I didn’t say any of this to Diana because I didn’t want her to think I was stupid. Instead I just nodded and went ‘Hmmm’ like I was thinking deeply about my opinion (the way Mrs Atkinson does on Monday mornings when Jonas tells her all the interesting facts he has learned on the weekend). It must have worked because after a little while Diana said something else:

‘It’s from Aunt Sally’s book.’

And then something else:

‘It’s about Nirvana.’

And finally:

‘It’s a place where you don’t need anything.’

I had never heard of a place called Nirvana before, and I know a lot about a lot of places.

‘Is that in Scandinavia?’ I asked, because Scandinavia is one of the places I don’t know a lot about. Diana rolled her eyes.

‘It’s nowhere,’ she said. ‘It’s in your head.’

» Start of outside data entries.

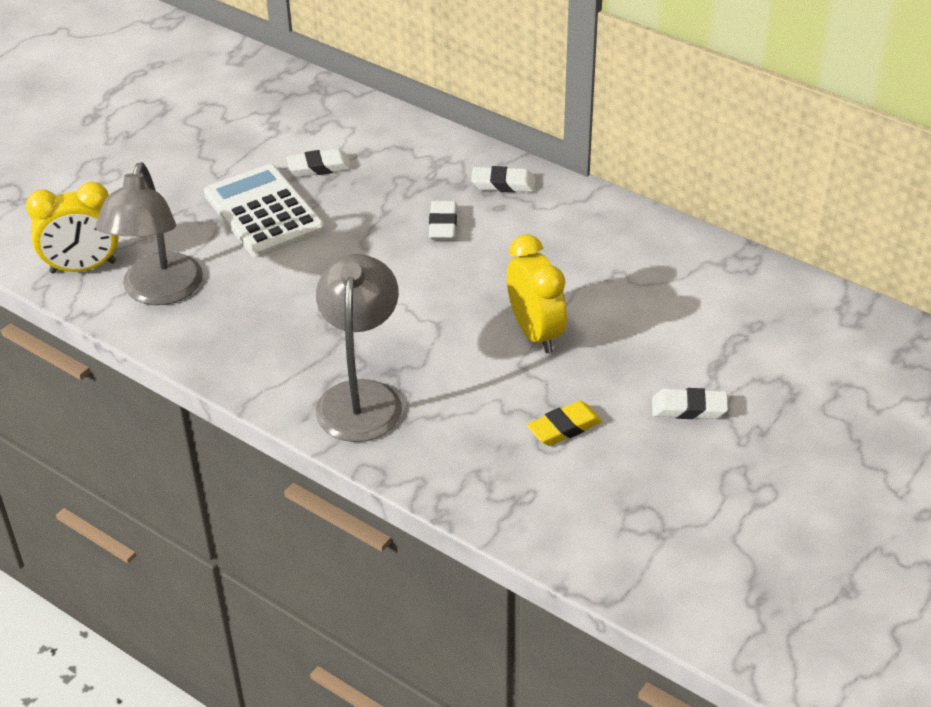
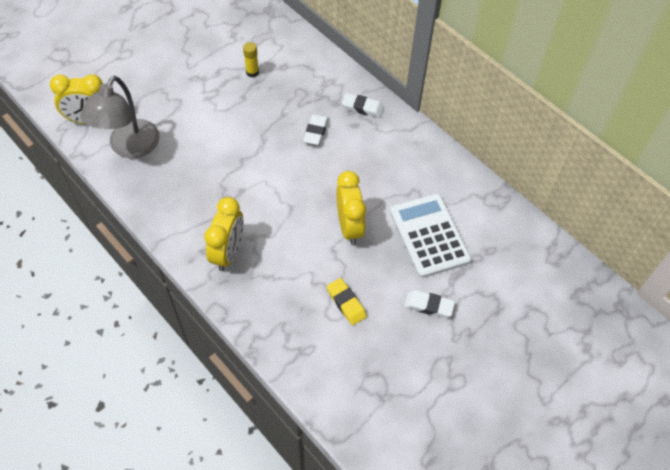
camera: 10 degrees right, 15 degrees up
white calculator [204,164,325,258] -> white calculator moved to [390,194,471,278]
white eraser [286,149,352,177] -> yellow glue stick [243,42,259,77]
grey lamp [316,254,402,442] -> yellow clock [204,197,244,271]
yellow eraser [527,401,602,446] -> yellow eraser turned 75 degrees clockwise [327,278,367,325]

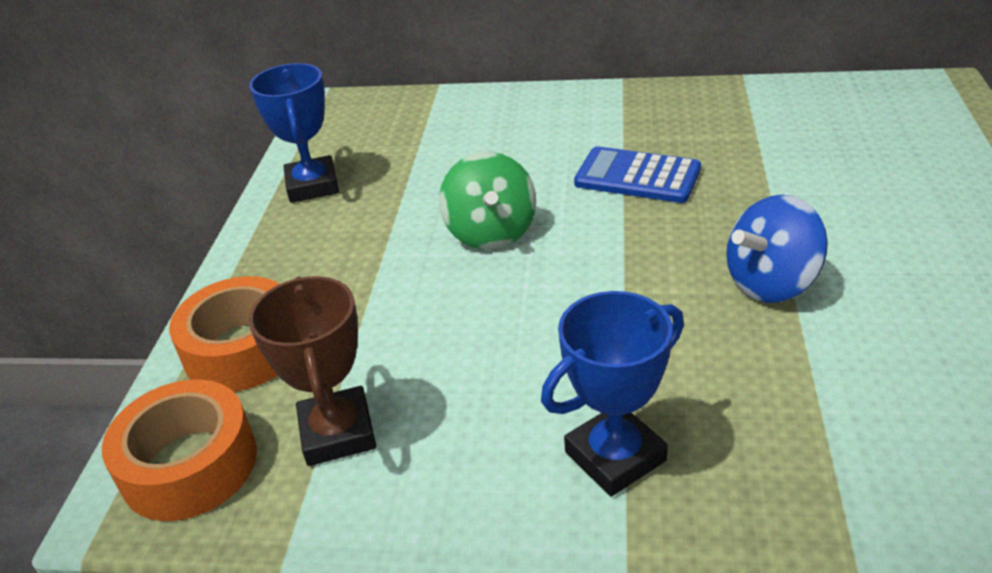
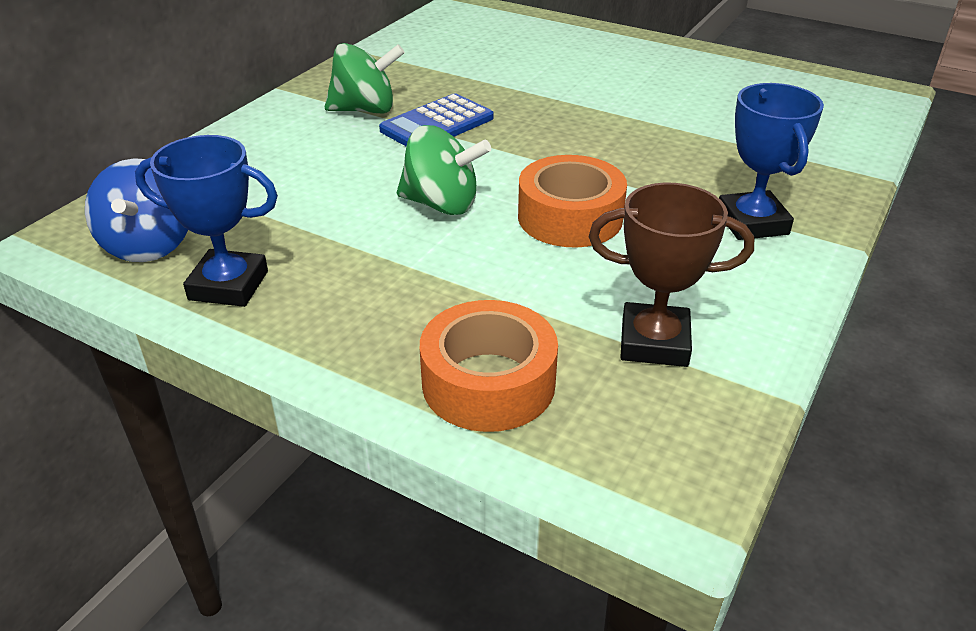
camera: 70 degrees left, 0 degrees up
orange tape [102,379,257,521] -> orange tape moved to [518,155,627,248]
blue spinning top [726,195,828,303] -> blue spinning top moved to [85,158,188,262]
none -> green spinning top [325,43,405,113]

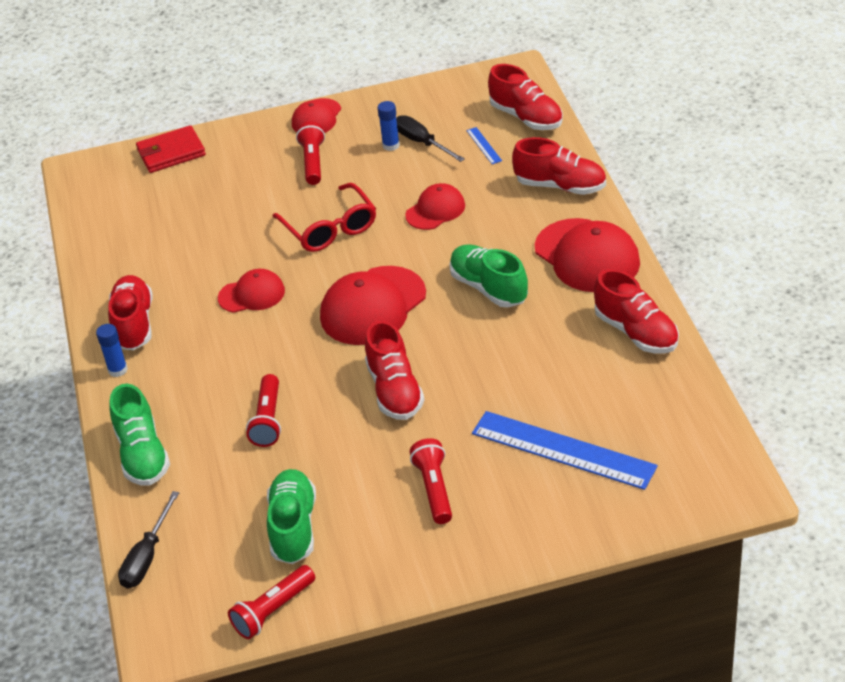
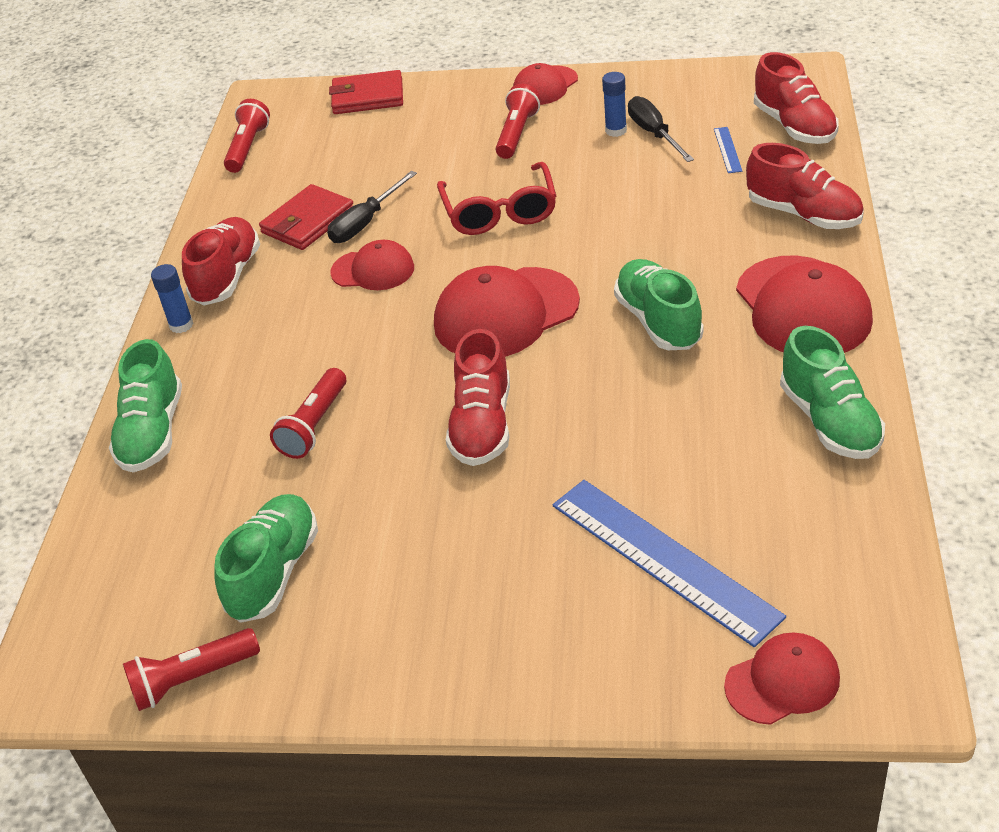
camera: 20 degrees right, 0 degrees up
black screwdriver [118,491,179,589] -> black screwdriver moved to [327,171,417,243]
red cap [405,183,465,230] -> red cap moved to [724,632,840,725]
red flashlight [410,438,452,524] -> red flashlight moved to [224,99,270,173]
red shoe [594,269,679,353] -> green shoe [780,326,885,459]
none -> red wallet [259,184,353,250]

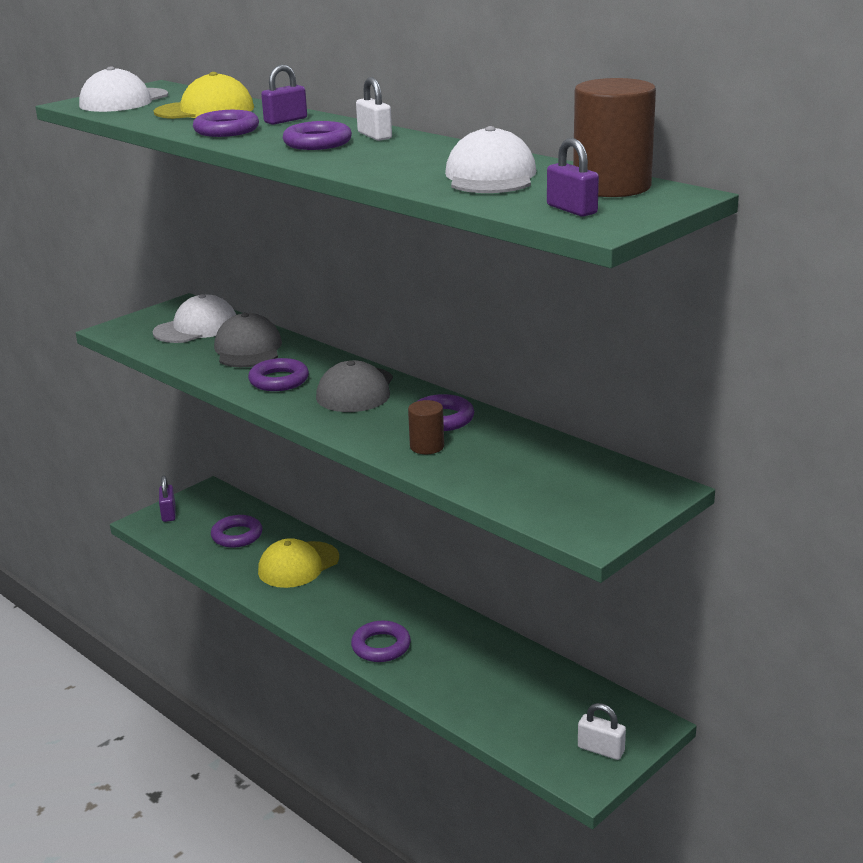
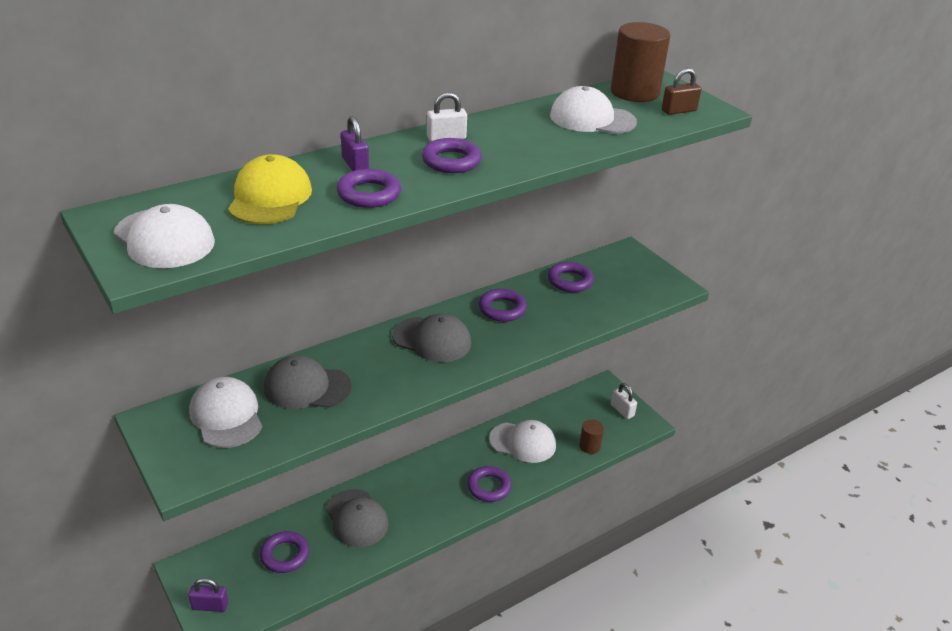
camera: 80 degrees left, 10 degrees up
purple ring [248,358,309,391] -> purple ring moved to [548,262,594,292]
yellow cap [258,538,339,588] -> grey cap [326,489,388,547]
brown cylinder [408,400,444,454] -> brown cylinder moved to [579,420,604,454]
purple padlock [547,138,599,217] -> brown padlock [662,68,702,115]
white padlock [578,703,626,760] -> white padlock turned 75 degrees counterclockwise [611,383,637,419]
none -> white cap [489,420,556,463]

This reminded me of The Creation Story, and how Miss Robinson had explained it using a piece of black paper.

‘Is it a symbol?’ I asked.

‘No,’ Diana said. ‘And it’s not a Metaphor, either. It’s a way of being.’

‘How can you be and not need anything?’ I asked. Diana sighed and I could tell that she was losing patience with me.

‘You just close your eyes and breathe and try not to think,’ she said and started to nudge me out the door. ‘Okay? Now leave me alone for the rest of the weekend.’

I walked into the kitchen and Diana shut herself back in her room. I listened to the rain and stared at Simon’s shivering bum. The whole time my brain was wondering and wandering and trying-to-figure-out. After a while it figured out two things:

1) Fourteen-turning-fifteen Diana is complicated, and

2) Understanding Buddhism was going to be a much Longer Term Goal than I had thought.